• _Selected extract_
+ + + +
The trouble started with Mr Vinasithamby, our Tamil master in school, always attired in vetti and saalvai and in a pair of slippers, while the other Tamil master Mr Shaithananthan – when I last heard he was in Canada – wore white trousers a shirt and closed shoes. I must have been about fourteen when Vinasi decided to unload a line from John Ruskin’s Sesame and Lilies that got me into a bit of a panic, before he returned his attention to Silapathikram or its antithesis Manimehali or whatever he was trying to drum into our thick skulls. I cannot locate the line but it seems Ruskin spoke of “Books of the moment and books of all time”. I was a decent enough reader for a teenager but mostly ‘instantaneous’ stuff and it struck me that there were hundreds of books I would have to know before pretending to be educated. Later, adding the monumental array in other languages that I had not even heard of as a fourteen year old, the task seemed to have multiplied to thousands of volumes to be spread over many lifetimes. 

It was only much later, near the end of my allotted span of three score and ten that I came to see that no way did I need to read it all. First, there is a lot stuff that others think great but I dislike. I loathe the Bagavad Geetha, Paradise Lost bores me to tears and when Milton visited the lost-and-found office and Regained his Lost property it put me to sleep every five lines. Some of his sonnets though are beautiful. I also dislike Eliot, who is pretentious; his “ineffable, effable, effanineffable, deep and inscrutable singular” game. I say be open, don’t be intimated by big names; if a big name bores you, say so and avoid him.

The Iliad, the Odyssey, the Divine Comedy, Remembrance of Things Past, the Mahabharata, Ramayana and the Analects; it’s quite enough if you read a greatly abridged version or summary stories. The same goes, except Psalms 23 and 121, some Isiah and juicy bits of Deuteronomy, for the Old Testament. And except the Gospels and bits of Paul, the same applies to the New Testament. And please always the Authorised Version; the modern versions are garbage as literature. (Imagine this: And Jesus said to Mathew “Machang, let’s go to the junction and put a plain tea and a beedi”!). Similarly you only need to be familiar with a few Jathaka Stories, to get the hang. I have not tried my hand at the Koran, or full versions of Faust, Hobbes, Locke, Kant, Spinoza or Hegel in translation – I am basically monolingual – but I have taken the trouble to learn the basics from essays and summaries. You see, I am realistic; this is the only way. Don’t be shy, use this approach to the majority of Ruskin’s “books of all time”; you have only one life. The important thing is to commit diligently to this abridged task as per the spare time life’s chores of doing a job and feeding the brood allows. And oh, I am speaking of reading enjoyment, not your religion or what you need to know about this or that faith.
+ + + +
• _Record excerpts_
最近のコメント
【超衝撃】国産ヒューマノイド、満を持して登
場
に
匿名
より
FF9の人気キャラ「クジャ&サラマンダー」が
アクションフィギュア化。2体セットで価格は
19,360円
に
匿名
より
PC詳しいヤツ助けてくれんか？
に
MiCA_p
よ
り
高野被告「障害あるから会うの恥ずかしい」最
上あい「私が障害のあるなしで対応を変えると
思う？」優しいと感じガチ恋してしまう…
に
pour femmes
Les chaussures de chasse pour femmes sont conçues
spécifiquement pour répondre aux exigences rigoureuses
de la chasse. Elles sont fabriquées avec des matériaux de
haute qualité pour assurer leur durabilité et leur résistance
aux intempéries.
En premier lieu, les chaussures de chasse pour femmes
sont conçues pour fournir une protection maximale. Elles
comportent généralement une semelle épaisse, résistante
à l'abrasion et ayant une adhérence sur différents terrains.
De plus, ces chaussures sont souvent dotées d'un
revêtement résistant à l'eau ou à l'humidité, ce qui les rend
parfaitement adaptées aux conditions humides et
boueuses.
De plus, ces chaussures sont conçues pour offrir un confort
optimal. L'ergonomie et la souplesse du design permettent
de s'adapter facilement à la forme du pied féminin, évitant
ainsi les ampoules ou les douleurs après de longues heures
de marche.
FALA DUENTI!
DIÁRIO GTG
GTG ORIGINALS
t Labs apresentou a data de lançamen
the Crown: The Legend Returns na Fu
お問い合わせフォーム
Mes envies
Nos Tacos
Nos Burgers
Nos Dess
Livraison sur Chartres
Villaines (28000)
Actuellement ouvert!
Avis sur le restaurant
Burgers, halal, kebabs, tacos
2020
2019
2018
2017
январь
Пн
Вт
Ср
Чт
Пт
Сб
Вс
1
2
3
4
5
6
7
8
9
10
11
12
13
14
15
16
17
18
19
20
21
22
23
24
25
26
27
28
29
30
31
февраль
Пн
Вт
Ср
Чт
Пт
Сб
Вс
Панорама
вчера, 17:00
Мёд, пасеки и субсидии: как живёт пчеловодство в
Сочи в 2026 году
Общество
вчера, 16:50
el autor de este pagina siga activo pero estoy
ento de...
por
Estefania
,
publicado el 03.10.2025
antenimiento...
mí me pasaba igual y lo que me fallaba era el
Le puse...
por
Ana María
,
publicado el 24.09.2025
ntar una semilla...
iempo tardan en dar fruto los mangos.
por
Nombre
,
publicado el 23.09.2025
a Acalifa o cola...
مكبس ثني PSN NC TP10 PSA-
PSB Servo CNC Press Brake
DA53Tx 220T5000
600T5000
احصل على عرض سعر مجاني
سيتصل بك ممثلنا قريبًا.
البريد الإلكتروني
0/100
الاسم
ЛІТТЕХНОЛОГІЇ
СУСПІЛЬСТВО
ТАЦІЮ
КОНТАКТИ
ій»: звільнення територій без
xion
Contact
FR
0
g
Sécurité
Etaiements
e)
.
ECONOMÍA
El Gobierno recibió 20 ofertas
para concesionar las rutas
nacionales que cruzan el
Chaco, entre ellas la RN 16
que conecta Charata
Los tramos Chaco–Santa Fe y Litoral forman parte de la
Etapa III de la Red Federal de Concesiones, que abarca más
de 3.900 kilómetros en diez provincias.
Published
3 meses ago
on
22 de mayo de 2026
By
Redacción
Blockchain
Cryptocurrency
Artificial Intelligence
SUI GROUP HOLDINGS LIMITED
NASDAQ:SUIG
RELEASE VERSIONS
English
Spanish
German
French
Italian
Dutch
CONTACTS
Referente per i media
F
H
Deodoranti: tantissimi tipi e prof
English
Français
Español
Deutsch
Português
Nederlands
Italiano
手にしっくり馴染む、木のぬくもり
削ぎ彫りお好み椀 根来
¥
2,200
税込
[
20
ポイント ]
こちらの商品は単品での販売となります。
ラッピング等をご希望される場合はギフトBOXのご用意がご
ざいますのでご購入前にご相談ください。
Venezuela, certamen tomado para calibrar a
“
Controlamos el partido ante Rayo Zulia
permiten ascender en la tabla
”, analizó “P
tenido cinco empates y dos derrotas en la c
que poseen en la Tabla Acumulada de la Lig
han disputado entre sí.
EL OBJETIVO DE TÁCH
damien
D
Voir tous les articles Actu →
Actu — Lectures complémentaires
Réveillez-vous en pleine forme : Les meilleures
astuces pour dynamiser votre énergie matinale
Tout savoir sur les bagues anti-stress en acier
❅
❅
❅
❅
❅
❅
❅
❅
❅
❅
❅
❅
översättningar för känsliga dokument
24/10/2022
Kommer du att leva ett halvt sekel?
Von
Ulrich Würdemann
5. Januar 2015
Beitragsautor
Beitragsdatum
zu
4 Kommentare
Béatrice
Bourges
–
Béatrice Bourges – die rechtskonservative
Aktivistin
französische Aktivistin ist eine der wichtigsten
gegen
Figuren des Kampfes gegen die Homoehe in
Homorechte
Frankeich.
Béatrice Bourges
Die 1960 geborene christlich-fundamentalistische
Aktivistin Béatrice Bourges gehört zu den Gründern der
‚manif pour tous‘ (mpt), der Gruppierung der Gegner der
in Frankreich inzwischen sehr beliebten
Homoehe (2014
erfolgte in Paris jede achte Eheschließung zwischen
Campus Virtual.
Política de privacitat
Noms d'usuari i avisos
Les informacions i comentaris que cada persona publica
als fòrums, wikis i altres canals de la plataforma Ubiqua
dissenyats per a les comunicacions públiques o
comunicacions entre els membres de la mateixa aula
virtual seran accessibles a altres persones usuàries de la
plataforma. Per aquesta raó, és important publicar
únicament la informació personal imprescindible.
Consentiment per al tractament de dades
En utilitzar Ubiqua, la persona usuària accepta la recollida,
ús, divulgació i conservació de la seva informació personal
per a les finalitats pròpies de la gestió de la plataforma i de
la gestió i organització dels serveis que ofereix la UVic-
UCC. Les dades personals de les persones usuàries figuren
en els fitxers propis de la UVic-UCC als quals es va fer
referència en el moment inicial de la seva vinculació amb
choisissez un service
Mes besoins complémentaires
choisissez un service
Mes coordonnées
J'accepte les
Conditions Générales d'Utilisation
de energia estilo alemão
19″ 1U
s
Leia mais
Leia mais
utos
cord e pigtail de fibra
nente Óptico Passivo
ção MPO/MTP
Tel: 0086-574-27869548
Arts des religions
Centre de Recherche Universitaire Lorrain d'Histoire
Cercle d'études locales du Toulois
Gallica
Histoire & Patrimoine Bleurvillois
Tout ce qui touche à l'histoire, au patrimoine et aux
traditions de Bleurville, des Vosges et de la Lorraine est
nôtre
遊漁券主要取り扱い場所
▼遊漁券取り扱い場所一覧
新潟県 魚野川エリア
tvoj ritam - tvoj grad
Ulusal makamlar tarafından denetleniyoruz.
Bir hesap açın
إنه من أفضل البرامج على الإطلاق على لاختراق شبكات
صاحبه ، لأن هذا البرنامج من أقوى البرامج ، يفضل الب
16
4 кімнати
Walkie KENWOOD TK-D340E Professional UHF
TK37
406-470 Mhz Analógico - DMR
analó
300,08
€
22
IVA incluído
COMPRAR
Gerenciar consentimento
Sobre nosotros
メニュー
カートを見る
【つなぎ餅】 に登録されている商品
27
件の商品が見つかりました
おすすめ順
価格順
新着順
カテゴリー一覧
+ + + +
• _Problem statement_
Retype the portion of the essay on reading above without any changes, beginning at the words "It was only" and stopping after "and avoid him.".

• _Expected answer_
It was only much later, near the end of my allotted span of three score and ten that I came to see that no way did I need to read it all. First, there is a lot stuff that others think great but I dislike. I loathe the Bagavad Geetha, Paradise Lost bores me to tears and when Milton visited the lost-and-found office and Regained his Lost property it put me to sleep every five lines. Some of his sonnets though are beautiful. I also dislike Eliot, who is pretentious; his “ineffable, effable, effanineffable, deep and inscrutable singular” game. I say be open, don’t be intimated by big names; if a big name bores you, say so and avoid him.